In the case of Lánchíd
Hitel és Faktor Zrt v. Hungary,
The
European Court of Human Rights (Second Section), sitting as a Chamber
composed of:
Françoise
Tulkens,
President,
Danutė
Jočienė,
Dragoljub
Popović,
András
Sajó,
Nona
Tsotsoria,
Kristina
Pardalos,
Guido
Raimondi,
judges,
and Stanley Naismith,
Section Registrar,
Having
deliberated in private on 12 October 2010,
Delivers
the following judgment, which was adopted on that date:
PROCEDURE
- The
case originated in an application (no. 40381/05) against the Republic
of Hungary lodged with the Court under Article 34 of the Convention
for the Protection of Human Rights and Fundamental Freedoms (“the
Convention”) by a Hungarian company limited by shares, Lánchíd
Hitel és Faktor Zrt (“the applicant”), on 28
October 2005.
- The
applicant was represented by Ms I. Aszódi, a lawyer practising
in Budapest. The Hungarian Government (“the Government”)
were represented by Mr L. Höltzl, Agent, Ministry of Public
Administration and Justice.
- The
applicant alleged that the fact that the Hungarian courts had
declared unenforceable certain outstanding social security
contributions which it had acquired by way of assignment amounted to
arbitrary deprivation of property.
- On 13 March 2009 the President of the Second Section
decided to give notice of the application to the Government. It was
also decided to rule on the admissibility and merits of the
application at the same time (Article 29 § 1).
THE FACTS
I. THE CIRCUMSTANCES OF THE CASE
- The
applicant is a company limited by shares with its seat in Budapest.
- By
way of assignments for consideration, done in October 2001 and July
2002, the applicant acquired – through intermediaries –
the debts of V. Rt and M. Rt from the Tax Authority. The
debts consisted mostly of unpaid payroll taxes and social security
contributions and originated in the period before 1998.
- Since
the debtors had become insolvent, the applicant brought an action
against the State-owned Hungarian Privatisation
and State Holding Company (ÁPV Rt)
before the Budapest Regional Court in order to recover the assigned
claims. Relying on section 328 of the (Old) Companies Act 1988, it
argued that ÁPV Rt – the majority owner of the two
debtor companies – bore vicarious liability for the outstanding
debts.
- On
25 September 2003 the Regional Court partly found for the applicant.
The court awarded some 47.3 million Hungarian forints (HUF) to the
applicant, which corresponded to the debts of V. Rt other than the
payroll taxes and social security contributions. It dismissed the
action in respect of the latter items. The applicant was obliged to
pay HUF 9.6 million to the respondent in legal fees.
- The
applicant appealed. It claimed 22,482,500 Hungarian forints (HUF)
plus accrued interest on account of the remaining debts of V. Rt and
HUF 177,975,985 plus accrued interest on account of those of M. Rt.
- The
Budapest Court of Appeal upheld the first-instance decision on 9 July
2004. The applicant was obliged to pay HUF 3 million as procedural
fees.
- The
applicant lodged a petition for review with the Supreme Court in
respect of the social security contributions owed by M. Rt. It
submitted that their amount altogether was approximately HUF 160
million – a sum including the principal of HUF 84,515,225 –
but susceptible to further taking of evidence in resumed proceedings.

• **DATA UNDER STUDY**
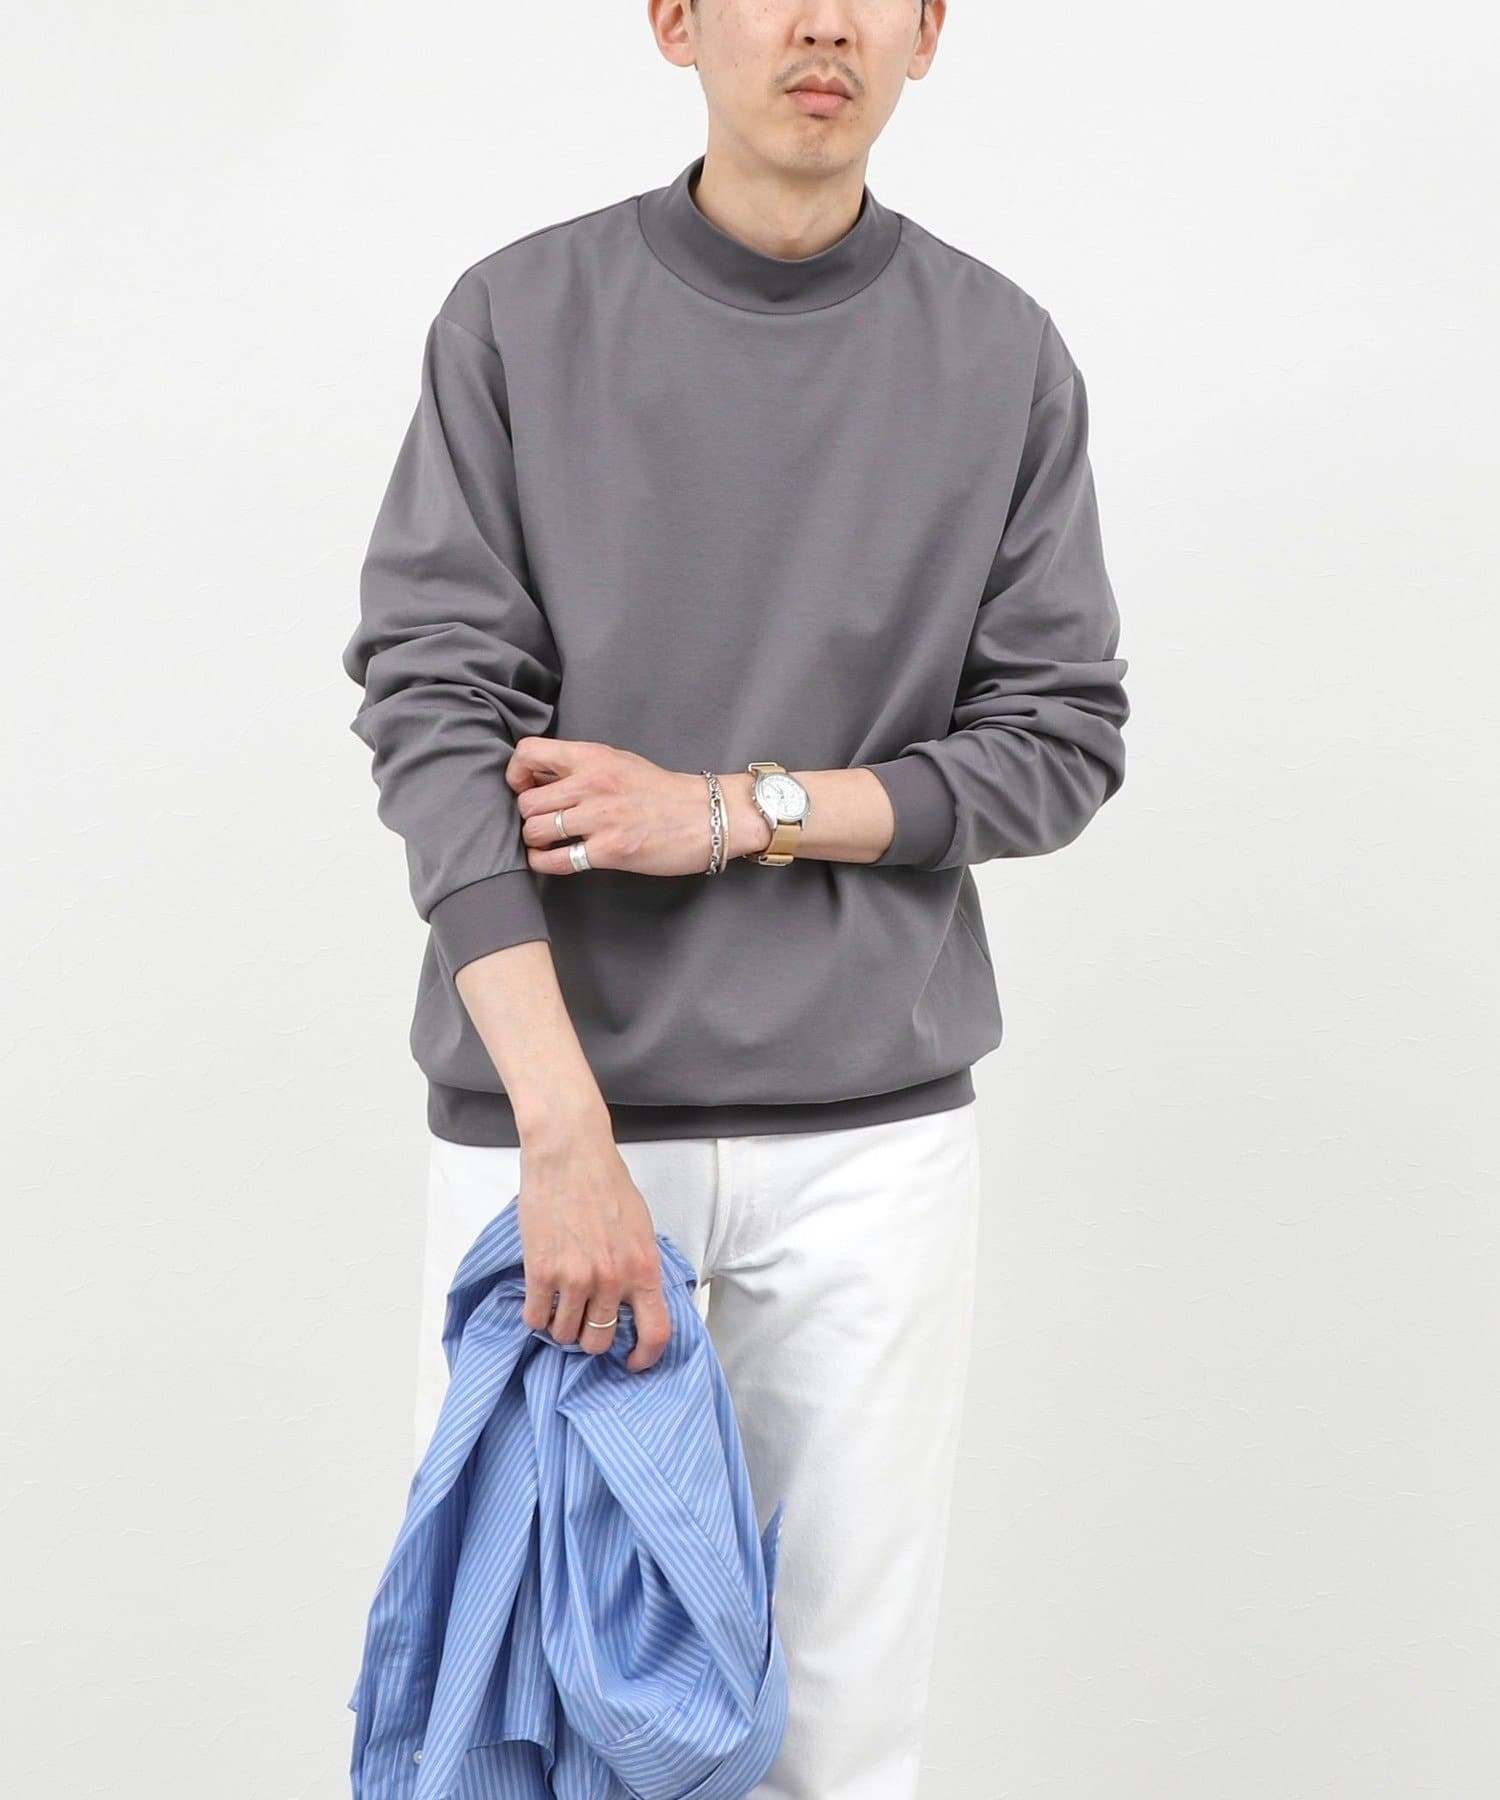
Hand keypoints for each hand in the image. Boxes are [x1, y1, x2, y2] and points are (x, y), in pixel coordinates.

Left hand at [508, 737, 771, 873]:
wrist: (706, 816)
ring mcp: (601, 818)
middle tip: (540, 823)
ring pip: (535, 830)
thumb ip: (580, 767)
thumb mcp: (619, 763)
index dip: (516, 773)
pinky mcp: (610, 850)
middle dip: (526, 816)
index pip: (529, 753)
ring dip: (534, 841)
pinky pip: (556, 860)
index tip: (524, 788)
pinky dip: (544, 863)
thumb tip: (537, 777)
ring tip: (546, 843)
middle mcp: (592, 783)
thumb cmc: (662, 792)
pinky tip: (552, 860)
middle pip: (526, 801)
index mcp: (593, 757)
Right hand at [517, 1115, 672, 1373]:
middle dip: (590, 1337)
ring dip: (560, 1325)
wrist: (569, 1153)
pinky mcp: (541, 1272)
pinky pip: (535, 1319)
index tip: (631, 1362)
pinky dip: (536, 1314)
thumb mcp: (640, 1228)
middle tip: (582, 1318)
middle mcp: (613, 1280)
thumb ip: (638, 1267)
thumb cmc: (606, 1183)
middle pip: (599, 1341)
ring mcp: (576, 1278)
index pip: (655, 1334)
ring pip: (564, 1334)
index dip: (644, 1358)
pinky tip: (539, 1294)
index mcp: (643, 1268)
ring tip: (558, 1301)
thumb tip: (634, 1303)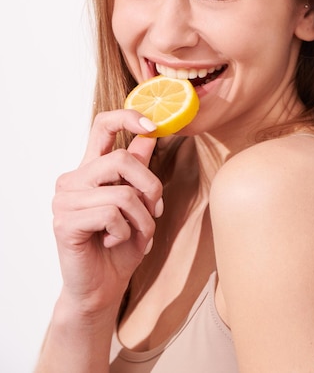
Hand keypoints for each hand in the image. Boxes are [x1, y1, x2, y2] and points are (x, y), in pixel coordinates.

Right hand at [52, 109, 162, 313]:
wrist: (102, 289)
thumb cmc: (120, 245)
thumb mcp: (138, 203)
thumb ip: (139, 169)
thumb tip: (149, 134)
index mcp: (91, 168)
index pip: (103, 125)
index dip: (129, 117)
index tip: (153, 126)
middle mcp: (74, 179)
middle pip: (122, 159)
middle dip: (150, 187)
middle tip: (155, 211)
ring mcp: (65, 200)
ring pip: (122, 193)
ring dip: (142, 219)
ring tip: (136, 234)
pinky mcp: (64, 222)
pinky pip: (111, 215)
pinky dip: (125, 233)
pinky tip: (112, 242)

• **PROMPT**
Continue the court judgment on the Hungarian company's social security claims, starting after its last sentence.

• **RESULT BELOW**
- On
5 April 2005 the Supreme Court upheld the Court of Appeal's decision.
It was satisfied that ÁPV Rt
indeed bore vicarious liability in the
circumstances. Relying on Uniformity Decision no. 2/2004.PJE,
it held however that – pursuant to sections 3(3) and 25(2) of
the (Old) Taxation Order Act 1990 – for the impugned social
security contributions to be enforceable by the applicant, a decision
should have been issued by the Tax Authority establishing the
vicarious liability. For want of such a decision, the contributions
could not be enforced by the applicant, since the assignment had not
conferred any public law powers on it. The applicant was obliged to
pay once more HUF 3 million as procedural fee.
II. RELEVANT DOMESTIC LAW
- Section
328 of the (Old) Companies Act 1988 provided as follows:
“(1) If [the majority-owner, i.e. controlling]
joint-stock company acquires such part of the shares of [the
controlled joint-stock company] as exceeding three-fourth of [the
latter's] share capital, the board of directors of the controlling
... company ... may give instructions concerning the management of
the [controlled] ... company to [its] board of directors, which the
latter must carry out (“joint-stock company under direct
control”).
(2) The controlling ... company shall bear unlimited
liability for the debts of the joint-stock company under direct
control.”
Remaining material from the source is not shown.